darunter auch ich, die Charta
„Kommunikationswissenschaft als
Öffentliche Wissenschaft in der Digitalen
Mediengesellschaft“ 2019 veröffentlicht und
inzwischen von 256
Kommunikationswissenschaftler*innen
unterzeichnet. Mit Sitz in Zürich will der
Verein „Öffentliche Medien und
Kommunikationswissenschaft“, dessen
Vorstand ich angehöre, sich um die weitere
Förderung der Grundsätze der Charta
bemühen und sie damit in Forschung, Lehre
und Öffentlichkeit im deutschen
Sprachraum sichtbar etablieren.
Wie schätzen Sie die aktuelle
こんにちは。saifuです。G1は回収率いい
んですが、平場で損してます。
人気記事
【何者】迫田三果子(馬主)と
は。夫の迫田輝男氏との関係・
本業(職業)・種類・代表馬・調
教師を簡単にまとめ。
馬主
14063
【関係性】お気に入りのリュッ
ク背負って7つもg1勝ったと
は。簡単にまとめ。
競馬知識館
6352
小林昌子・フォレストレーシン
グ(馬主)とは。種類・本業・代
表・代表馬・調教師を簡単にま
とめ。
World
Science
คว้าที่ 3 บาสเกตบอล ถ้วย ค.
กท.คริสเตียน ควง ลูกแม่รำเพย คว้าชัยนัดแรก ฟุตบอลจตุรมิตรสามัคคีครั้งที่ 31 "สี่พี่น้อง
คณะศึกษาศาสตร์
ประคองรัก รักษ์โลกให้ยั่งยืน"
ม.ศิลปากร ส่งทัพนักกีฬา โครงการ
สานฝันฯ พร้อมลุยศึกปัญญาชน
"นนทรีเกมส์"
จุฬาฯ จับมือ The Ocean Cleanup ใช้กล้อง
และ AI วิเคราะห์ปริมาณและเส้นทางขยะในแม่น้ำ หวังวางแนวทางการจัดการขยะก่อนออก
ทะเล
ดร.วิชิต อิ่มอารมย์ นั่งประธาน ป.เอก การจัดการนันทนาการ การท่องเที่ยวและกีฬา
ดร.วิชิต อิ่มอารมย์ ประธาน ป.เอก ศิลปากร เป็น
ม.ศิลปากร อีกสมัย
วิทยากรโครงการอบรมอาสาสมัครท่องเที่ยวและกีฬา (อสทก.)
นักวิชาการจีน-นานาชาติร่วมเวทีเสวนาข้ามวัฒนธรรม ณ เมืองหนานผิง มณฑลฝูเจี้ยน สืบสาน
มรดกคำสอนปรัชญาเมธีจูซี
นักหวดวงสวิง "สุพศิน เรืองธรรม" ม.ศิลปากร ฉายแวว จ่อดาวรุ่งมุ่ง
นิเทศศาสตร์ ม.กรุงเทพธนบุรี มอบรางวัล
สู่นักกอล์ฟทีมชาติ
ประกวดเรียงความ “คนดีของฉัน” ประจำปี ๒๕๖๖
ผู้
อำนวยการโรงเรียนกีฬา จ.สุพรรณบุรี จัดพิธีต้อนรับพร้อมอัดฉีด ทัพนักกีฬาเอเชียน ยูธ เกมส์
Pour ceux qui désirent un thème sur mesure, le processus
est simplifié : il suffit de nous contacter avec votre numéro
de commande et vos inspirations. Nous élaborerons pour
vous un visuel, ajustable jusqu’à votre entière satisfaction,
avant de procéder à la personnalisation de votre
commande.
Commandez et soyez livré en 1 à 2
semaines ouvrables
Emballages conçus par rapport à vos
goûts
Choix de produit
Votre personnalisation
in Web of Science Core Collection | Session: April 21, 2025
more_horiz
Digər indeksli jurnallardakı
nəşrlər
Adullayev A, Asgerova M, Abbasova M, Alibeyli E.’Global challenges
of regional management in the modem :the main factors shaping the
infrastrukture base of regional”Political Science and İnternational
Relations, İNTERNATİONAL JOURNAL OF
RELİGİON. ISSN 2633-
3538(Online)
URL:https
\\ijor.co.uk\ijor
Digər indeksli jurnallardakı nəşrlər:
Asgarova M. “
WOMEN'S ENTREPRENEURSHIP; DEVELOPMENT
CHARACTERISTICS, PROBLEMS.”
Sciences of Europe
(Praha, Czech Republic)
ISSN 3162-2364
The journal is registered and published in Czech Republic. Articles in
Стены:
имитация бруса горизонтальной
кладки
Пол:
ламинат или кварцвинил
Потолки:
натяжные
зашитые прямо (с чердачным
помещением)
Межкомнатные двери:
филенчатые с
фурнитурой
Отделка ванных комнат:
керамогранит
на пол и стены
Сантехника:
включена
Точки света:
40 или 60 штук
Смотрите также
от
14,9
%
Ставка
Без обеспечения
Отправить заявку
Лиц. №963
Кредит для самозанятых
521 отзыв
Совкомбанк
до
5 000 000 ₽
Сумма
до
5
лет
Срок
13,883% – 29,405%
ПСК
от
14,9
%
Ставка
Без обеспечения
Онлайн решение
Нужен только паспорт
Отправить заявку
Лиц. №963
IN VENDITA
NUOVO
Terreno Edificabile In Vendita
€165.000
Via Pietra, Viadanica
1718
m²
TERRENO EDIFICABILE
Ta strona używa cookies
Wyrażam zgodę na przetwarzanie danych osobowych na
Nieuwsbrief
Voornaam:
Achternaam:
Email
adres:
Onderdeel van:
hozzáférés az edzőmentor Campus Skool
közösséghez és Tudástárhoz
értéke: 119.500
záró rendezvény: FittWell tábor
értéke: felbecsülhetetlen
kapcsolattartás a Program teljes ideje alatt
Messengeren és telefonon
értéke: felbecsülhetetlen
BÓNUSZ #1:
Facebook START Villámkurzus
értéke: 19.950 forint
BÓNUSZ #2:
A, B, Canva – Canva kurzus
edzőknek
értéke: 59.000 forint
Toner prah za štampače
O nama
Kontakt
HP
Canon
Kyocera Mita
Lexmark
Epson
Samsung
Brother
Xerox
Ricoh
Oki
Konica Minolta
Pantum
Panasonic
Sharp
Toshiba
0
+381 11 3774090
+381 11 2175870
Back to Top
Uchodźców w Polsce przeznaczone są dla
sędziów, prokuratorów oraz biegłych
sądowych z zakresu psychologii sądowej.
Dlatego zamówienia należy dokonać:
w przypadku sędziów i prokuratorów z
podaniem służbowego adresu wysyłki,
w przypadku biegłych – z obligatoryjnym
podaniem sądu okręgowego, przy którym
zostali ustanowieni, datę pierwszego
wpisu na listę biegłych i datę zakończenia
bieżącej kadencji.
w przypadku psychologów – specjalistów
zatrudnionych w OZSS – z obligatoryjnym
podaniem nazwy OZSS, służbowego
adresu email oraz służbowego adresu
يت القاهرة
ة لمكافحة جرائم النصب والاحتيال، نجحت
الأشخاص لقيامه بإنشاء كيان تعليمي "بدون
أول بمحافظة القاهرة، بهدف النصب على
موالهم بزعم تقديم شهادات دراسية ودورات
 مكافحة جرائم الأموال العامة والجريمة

======

REQUIRED WORK >>
Give the listing again in full, and make every line match exactly.

RESPONSE TO THE TASK >>
darunter auch ich, die Charta
„Kommunikationswissenschaft als
Öffentliche Wissenschaft in der Digitalen
Mediengesellschaft“ 2019 veröffentlicht und
inzwischen von 256
Kommunikationswissenschaftler*innen
unterzeichnet. Mit Sitz in Zürich will der
Verein „Öffentliche Medien und
Kommunikationswissenschaft“, dessen
Vorstand ich angehöre, sich um die weitere
Förderung der Grundsätze der Charta
bemühen und sie damit in Forschung, Lehre
und Öffentlichkeit im deutschen
Sprachraum sichtbar etablieren.
Wie schätzen Sie die aktuelle
こんにちは。saifuです。G1は回収率いい
んですが、平場で損してます。
人気記事
【何者】迫田三果子(馬主)と
は。夫の迫田輝男氏との関係・
本業(職業)・種類・代表馬・調
教師を簡単にまとめ。
馬主
14063
【関係性】お気に入りのリュッ
ク背負って7つもg1勝ったと
は。簡単にまとめ。
競馬知識館
6352
小林昌子・フォレストレーシン
グ(馬主)とは。種類・本業・代
表・代表馬・調教師を簡単にま
とめ。
World
Science
คว้าที่ 3 บาสเกตบอล ถ้วย ค.
กท.คริสเตียน ควง ลูกแม่รำเพย คว้าชัยนัดแรก ฟุตบอลจตุรมิตรสามัคคีครั้งที่ 31 "สี่พี่น้อง
คณะศึกษาศาสตร์
ประคองรัก รักษ์โลกให้ยั่งยืน"
ม.ศิลปากร ส่งทัพนักกีฬา โครงการ
สานฝันฯ พร้อมลุยศึกปัญญาชน
"นนทรีเกมส์"
จุฬาฯ จับมือ The Ocean Cleanup ใช้กล้อง
และ AI วิเคราะห์ปริมาณและเส้นทางขยะในแม่น้ำ หวังวางแนวทางการจัดการขยะก่อนออก
ทะเล
ดร.วิชิต อิ่มอารมย์ นั่งประธาน ป.เอก การจัดการนันทนาการ การท่องเที่ยวและกีฬา
ดร.วิชิต อิ่มอารมย์ ประธาน ป.เอก ศิลปากร เป็น
ม.ศิลปากร อีกสมัย
วิทยากรโครงการอบรมอาสาสมัครท่องเที่ยวและกีฬา (อสทก.)
นักวิชาการจีน-นานาชาติร่วมเวทีเสวนาข้ามวัฒนธรรม ณ เมืองหนานผิง มณฑลฝูเจี้ยน สืบสาน
มรดกคำสอนปรัชญาเมธีจูซี
นักหวดวงสวิง "สุพศิน เรืองธรรม" ม.ศิลปากร ฉายแวว จ่อดาวรุ่งมุ่ง
นิเทศศาสตร์ ม.กรุงเทพธนบุรี มอบรางวัล
สู่นักกอล์ฟทีมชาติ
ประกวดเรียงความ “คนดีของฉัน” ประจำปี ๒๕๖๖
ผู้
อำนวยการโรงเรียนกีฬา จ.สุพรรณบุรี จัดพิธีต้อนรับพร้อมอัดฉีด ทัพนักกีฬาเอเชียน ยูธ เกมส์
Pour ceux qui désirent un thème sur mesure, le processus
est simplifié : il suffit de nous contacter avec votre numéro
de commande et vos inspirations. Nous élaborerons pour
vous un visuel, ajustable jusqu’à votre entière satisfaction,
avant de procéder à la personnalisation de votre
commande.
Commandez et soyez livré en 1 à 2
semaines ouvrables
Emballages conçus par rapport à vos
goûts
Choix de produit
Votre personnalisation
in Web of Science Core Collection | Session: April 21, 2025
more_horiz
Digər indeksli jurnallardakı
nəşrlər
Adullayev A, Asgerova M, Abbasova M, Alibeyli E.’Global challenges
of regional management in the modem :the main factors shaping the
infrastrukture base of regional”Political Science and İnternational
Relations, İNTERNATİONAL JOURNAL OF
RELİGİON. ISSN 2633-
3538(Online)
URL:https
\\ijor.co.uk\ijor
Digər indeksli jurnallardakı nəşrlər:
Asgarova M. “
WOMEN'S ENTREPRENEURSHIP; DEVELOPMENT
CHARACTERISTICS, PROBLEMS.”
Sciences of Europe
(Praha, Czech Republic)
ISSN 3162-2364
The journal is registered and published in Czech Republic. Articles in
Стены:
имитация бруса горизонтальной
кладки
Пол:
ламинат или кварцвинил
Потолки:
натяжные
зашитые прямо (с чердачным
помещением)
Межкомнатные двери:
филенчатые с
фурнитурой
Отделка ванных комнат:
керамогранит
на пол и стены
Сантехника:
включена
Точки света:
40 или 60 штук
Смотрите также
от
14,9
%
Ставка
Без обеспечения
Отправить заявку
Лиц. №963
Кредит для самозанятых
521 отзыв
Совкомбанк
до
5 000 000 ₽
Сумма
до
5
лет
Срок
13,883% – 29,405%
ПСК
от
14,9
%
Ставка
Без обеспечения
Онлайн решение
Нужен только паспорт
Отправить заявку
Лиц. №963
IN VENDITA
NUOVO
Terreno Edificabile In Vendita
€165.000
Via Pietra, Viadanica
1718
m²
TERRENO EDIFICABILE
Ta strona używa cookies
Wyrażam zgodę na przetwarzanie danych osobowych na
Nieuwsbrief
Voornaam:
Achternaam:
Email
adres:
Onderdeel van:
hozzáférés az edzőmentor Campus Skool
közösséghez és Tudástárhoz
értéke: 119.500
záró rendezvény: FittWell tábor
értéke: felbecsülhetetlen
kapcsolattartás a Program teljes ideje alatt
Messengeren és telefonon
értéke: felbecsülhetetlen
BÓNUSZ #1:
Facebook START Villámkurzus
értéke: 19.950 forint
BÓNUSZ #2:
A, B, Canva – Canva kurzus
edzőknek
értéke: 59.000 forint
Toner prah za štampače
O nama
Kontakt
HP
Canon
Kyocera Mita
Lexmark
Epson
Samsung
Brother
Xerox
Ricoh
Oki
Konica Minolta
Pantum
Panasonic
Sharp
Toshiba
0
+381 11 3774090
+381 11 2175870
Back to Top
Uchodźców w Polsce przeznaczone są dla
sędziów, prokuratorów oraz biegłych
sądowych z zakresu psychologii sądowej.
Dlatego zamówienia należy dokonać:
w przypadku sędziów i prokuratorów z
podaniem służbowego adresu wysyłki,
w przypadku biegłych – z obligatoryjnym
podaniem sądu okręgowego, przy którym
zostali ustanowieni, datę pierwszego
wpisu na listę biegłych i datę zakończenia
bieżącej kadencji.
w przypadku psychologów – specjalistów
zatrudnionych w OZSS – z obligatoryjnym
podaniem nazwy OZSS, służbowego
adresu email oraz służbowego adresu
يت القاهرة
ة لمكافحة جرائم النصب والاحتيال، نجحت
الأشخاص لقيامه بإنشاء كيان تعليمي "بدون
أول بمحافظة القاهرة، بهدف النصب على
موالهم بزعم تقديم شهادات دراسية ودورات
 مكافحة جرائم الأموال العامة والجريمة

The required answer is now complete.